This is a post about the Occupy movement and all the chatter that's been generated around it. Specifically, I want to talk about the response posts. Those "We are the 53%" replies, started by some conservative movements as a counter weight to the "We are the 99%" to others. One in particular caught my eye:
"I have a steady job with a regular paycheck, great benefits, and lots of room for promotion. Next year, I will be paid to go to college and graduate with a guaranteed position making a decent salary. I am the 1% of the 99% that decided hard work and sacrifice were more prudent than complaining about how life is too hard and I'm not getting any free handouts."
I get the sentiment. Hard work should get you places, and there really is no free lunch. This is not something that I think Occupy protesters would disagree with. First, I want to say that I have huge respect for this man in choosing to serve his country. Today in Canada is Remembrance Day, where we take time to remember the sacrifices made by our troops in the great wars. Veteran's Day in the US serves much the same purpose. It just happens to be a coincidence that I saw this post today and am now writing a post.
But there's something that really bothers me about that picture. There's just something that doesn't quite resonate with me. The army, in essence, is a public jobs program. But the one thing that does jump out at me is the sense of hope. At the very least, he knows he has some place to go. That he belongs. When I see some of the Occupy pictures, I get a overwhelming sense that there are some people that have lost hope. This is more the case in America than in Canada, but the idea is the same; the difference is the object of hope.

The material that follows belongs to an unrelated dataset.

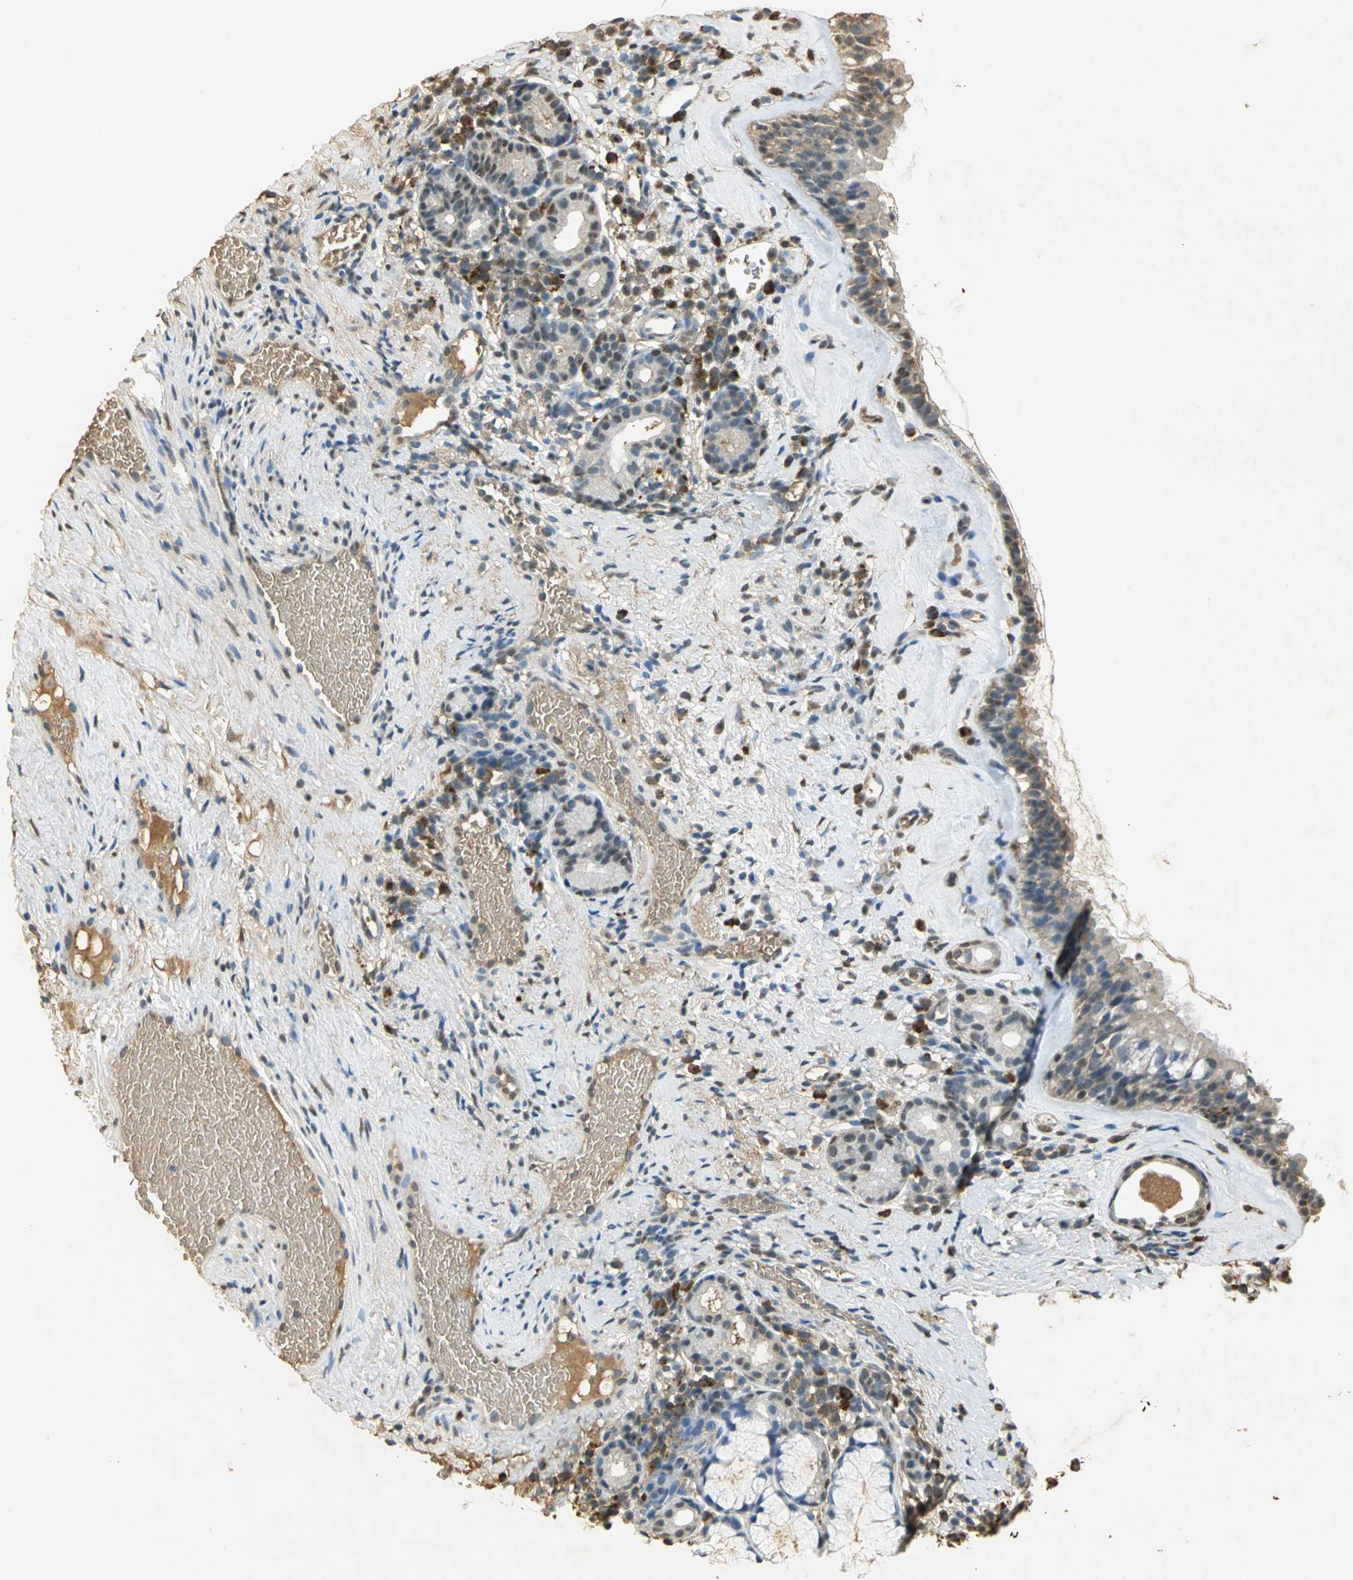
{"staining": {"intensity": "moderate", "quantity": ">75%", "location": "cytoplasmic/membranous"}, "tissue": "nasopharynx", "cell_type": "Respiratory epithelial cells", "image_type": "normal", "snomed": [{"axis": "morphology", "description": "Normal tissue, NOS"}, {"axis": "morphology", "description": "Inflammation, NOS"}, {"axis": "topography", "description": "Nasopharynx"}], "caption": "Brown immunohistochemical staining in benign nasopharynx demonstrates moderate cytoplasmic/membranous staining in about >75% of respiratory epithelial cells. (DAB (3,3'-diaminobenzidine) IHC with brightfield microscopy, high magnification).", "gene": "GAPDH", "patient": {"sex": "female", "age": 55}}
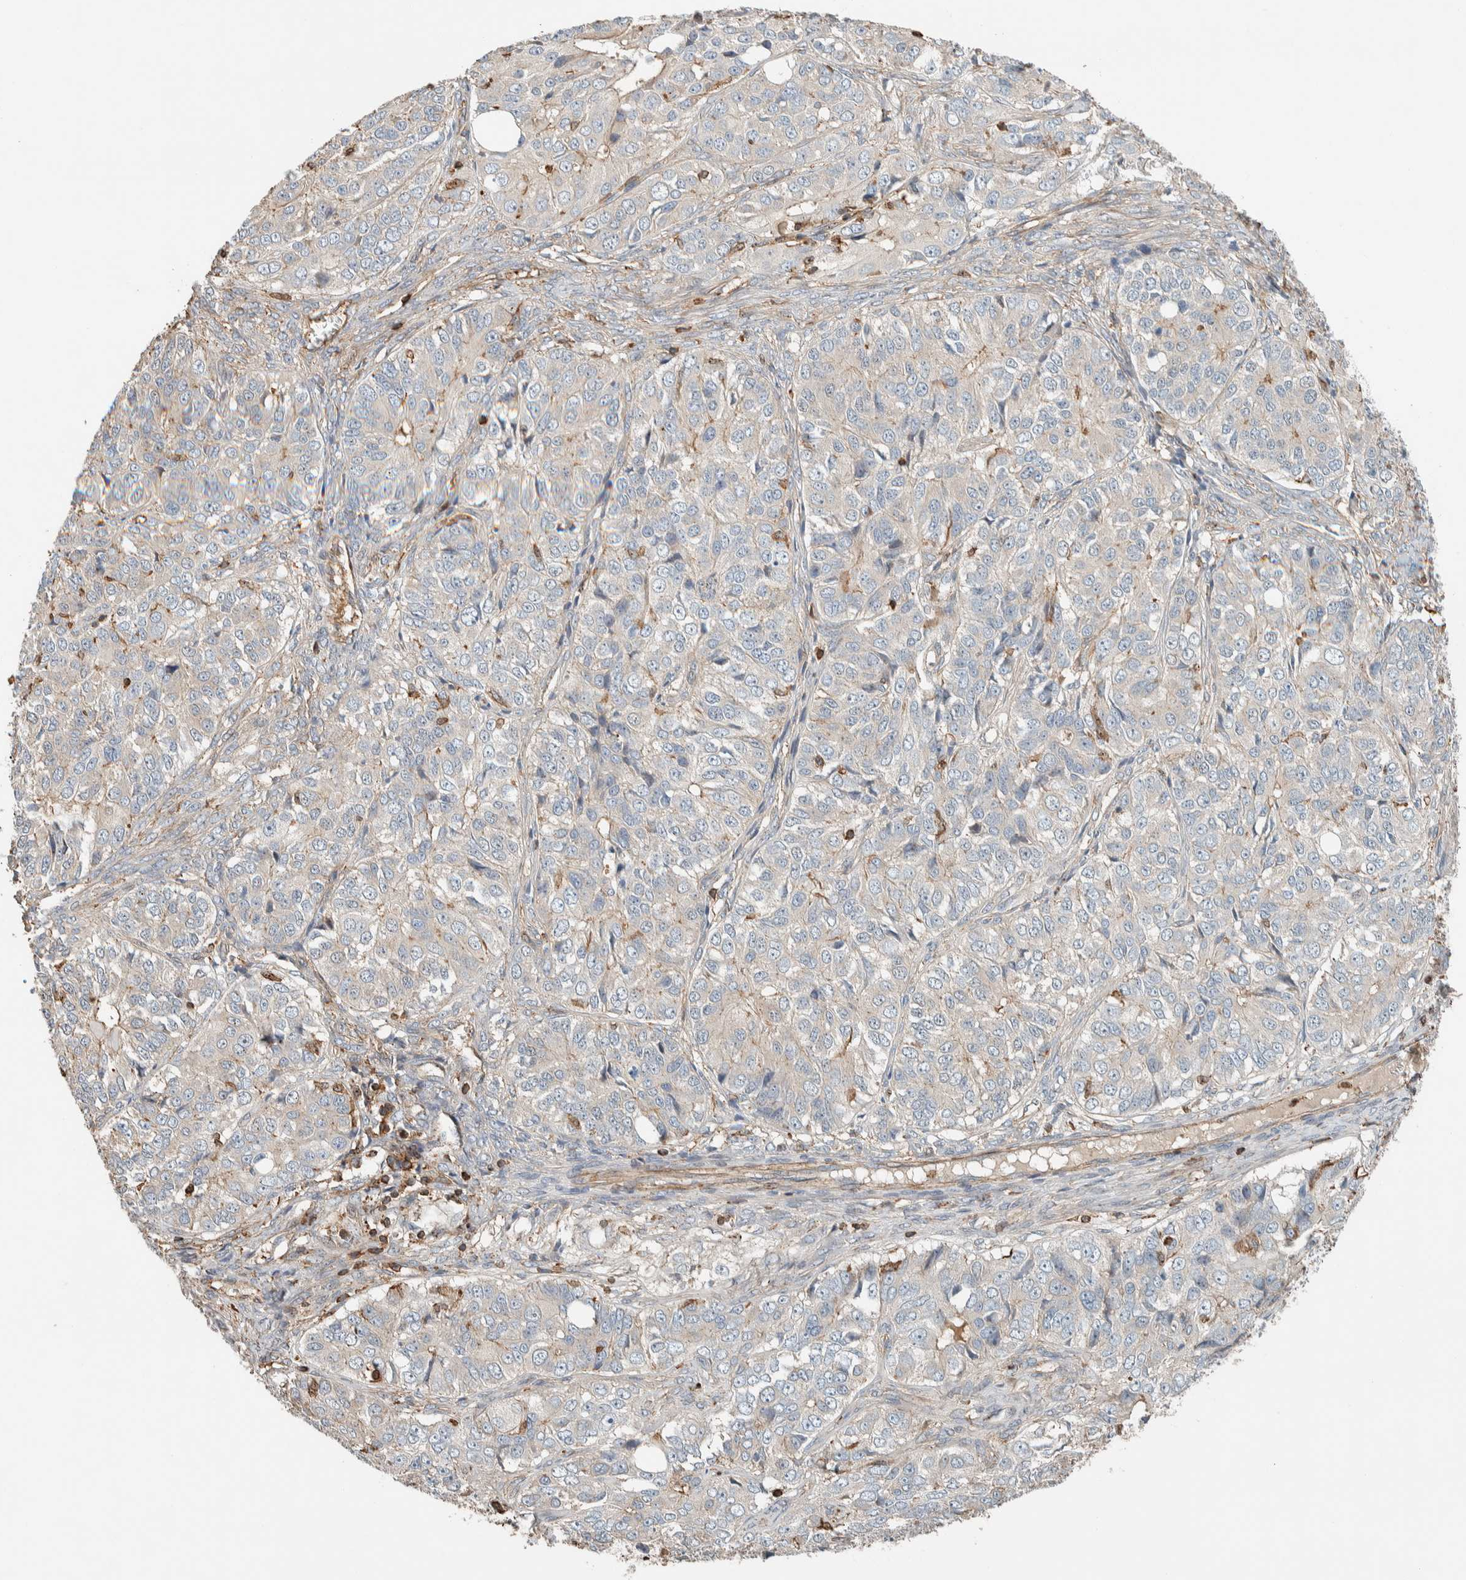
{"staining": {"intensity": "negative", "quantity": "none", "location": "none"}, "tissue": "ovarian cancer", "cell_type": "Tumor cells", "image_type": "cancer", "snomed": [{"axis": "morphology", "description": "Carcinoma, endometroid"}, {"axis": "topography", "description": "Ovary"}], "caption": "Tumor cells show no significant protein expression in endometroid carcinoma (ovarian).", "gene": "CTBP2", "patient": {"sex": "female", "age": 51}}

At that level of understanding, the message on the card is interesting. I am reminded of the parallel between nations and this idea of development and under-development. The notion of quick fixes and a uni-dimensional approaches to solving problems of this kind are fruitless. "Get a job!" is not exactly helpful in any way other than stating the obvious. And perhaps I am putting words in the mouths of Occupy, but life is too hard precisely because there is no sense of belonging or hope. In that sense, the hardship of life becomes hard to surpass. In contrasting the basic attitudes between this man and some Occupy protesters, there seems to me to be a deficit of hope.